▸ Aim of the task: Could you filter the records below and keep only the lines with the word "knee"?

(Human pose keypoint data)
========
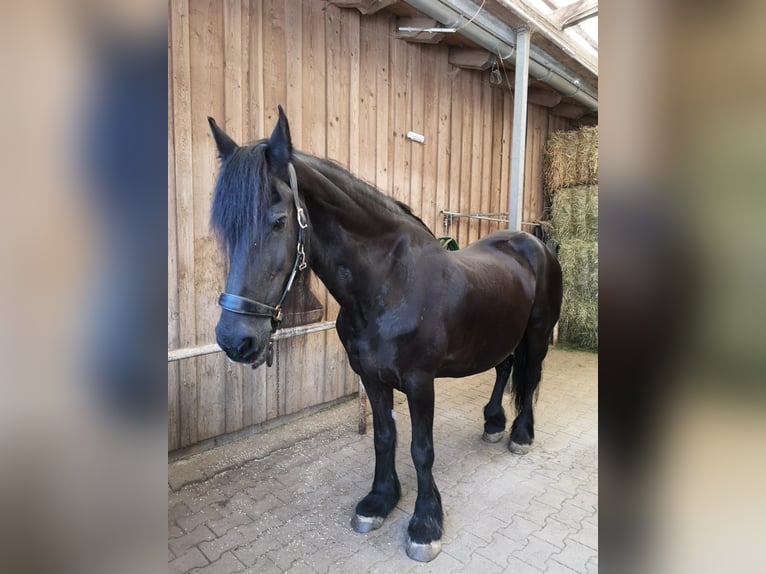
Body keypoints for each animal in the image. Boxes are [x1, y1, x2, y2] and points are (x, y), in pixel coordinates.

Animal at [208, 107, 562, 562]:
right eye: (226, 227)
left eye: (279, 221)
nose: (235, 339)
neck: (390, 285)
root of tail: (533, 243)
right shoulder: (373, 378)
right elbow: (384, 437)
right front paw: (379, 500)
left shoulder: (420, 382)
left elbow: (421, 450)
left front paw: (426, 524)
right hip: (501, 334)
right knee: (505, 369)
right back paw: (493, 422)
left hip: (536, 334)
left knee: (530, 377)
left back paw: (520, 434)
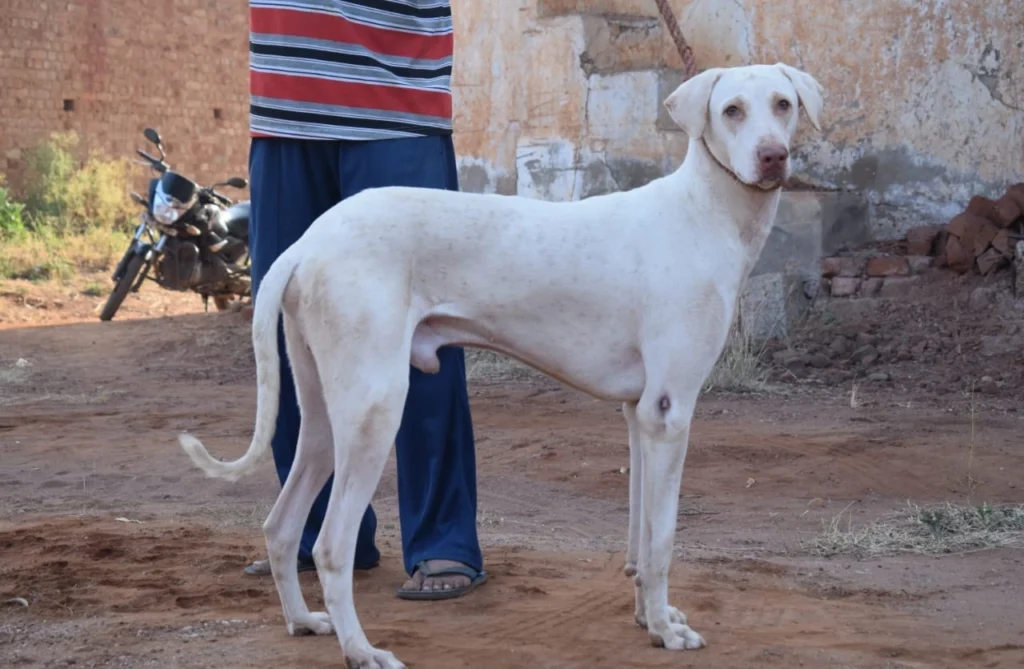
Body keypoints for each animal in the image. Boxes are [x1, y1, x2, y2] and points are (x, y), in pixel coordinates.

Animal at [178, 64, 823, 667]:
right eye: (731, 110)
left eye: (783, 104)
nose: (773, 157)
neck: (702, 212)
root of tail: (308, 242)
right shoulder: (670, 414)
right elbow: (662, 542)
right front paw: (667, 633)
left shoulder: (641, 416)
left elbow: (640, 542)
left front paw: (649, 617)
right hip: (373, 411)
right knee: (330, 545)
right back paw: (361, 650)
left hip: (320, 416)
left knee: (282, 526)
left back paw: (304, 622)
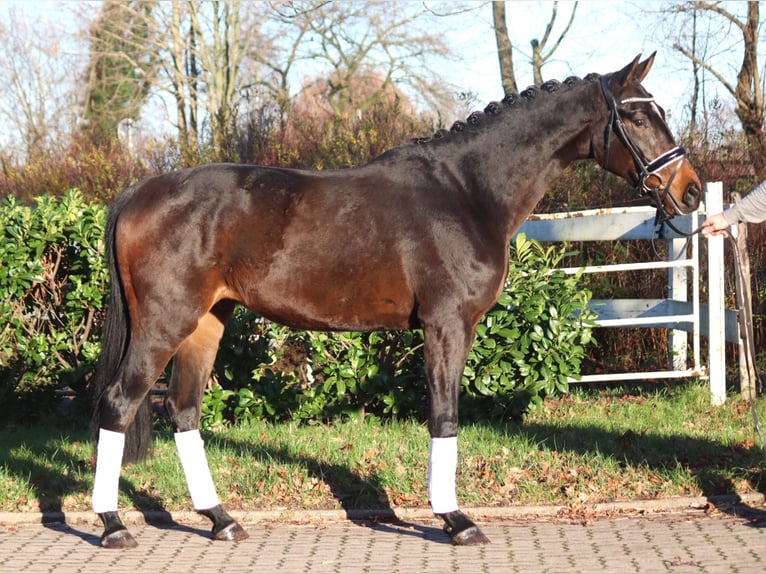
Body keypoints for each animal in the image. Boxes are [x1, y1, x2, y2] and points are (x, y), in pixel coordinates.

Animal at [90, 55, 704, 552]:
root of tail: (139, 192)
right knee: (120, 403)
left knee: (184, 410)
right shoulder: (446, 324)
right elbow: (445, 415)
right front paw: (456, 520)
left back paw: (221, 520)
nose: (692, 190)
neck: (466, 191)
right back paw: (113, 525)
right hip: (165, 323)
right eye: (638, 117)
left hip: (206, 323)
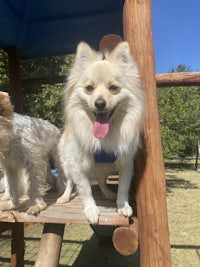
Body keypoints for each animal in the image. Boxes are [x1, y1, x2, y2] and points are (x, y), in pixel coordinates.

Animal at [57, 41, 145, 224]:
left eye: (113, 88)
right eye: (89, 88)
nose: (99, 103)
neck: (105, 138)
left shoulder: (126, 163)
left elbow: (123, 187)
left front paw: (122, 205)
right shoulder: (77, 166)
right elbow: (85, 190)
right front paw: (91, 210)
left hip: (106, 168)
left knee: (101, 180)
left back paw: (107, 193)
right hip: (67, 166)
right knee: (69, 182)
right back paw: (65, 197)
========
▸ Solution to this problem:
right knee: (505, 369)
left knee: (530, 377)
right knee: (330, 545)
left knee: (282, 526)
right knee: (120, 403)
left knee: (184, 410)
left knee: (101, 180)
right knee: (69, 182)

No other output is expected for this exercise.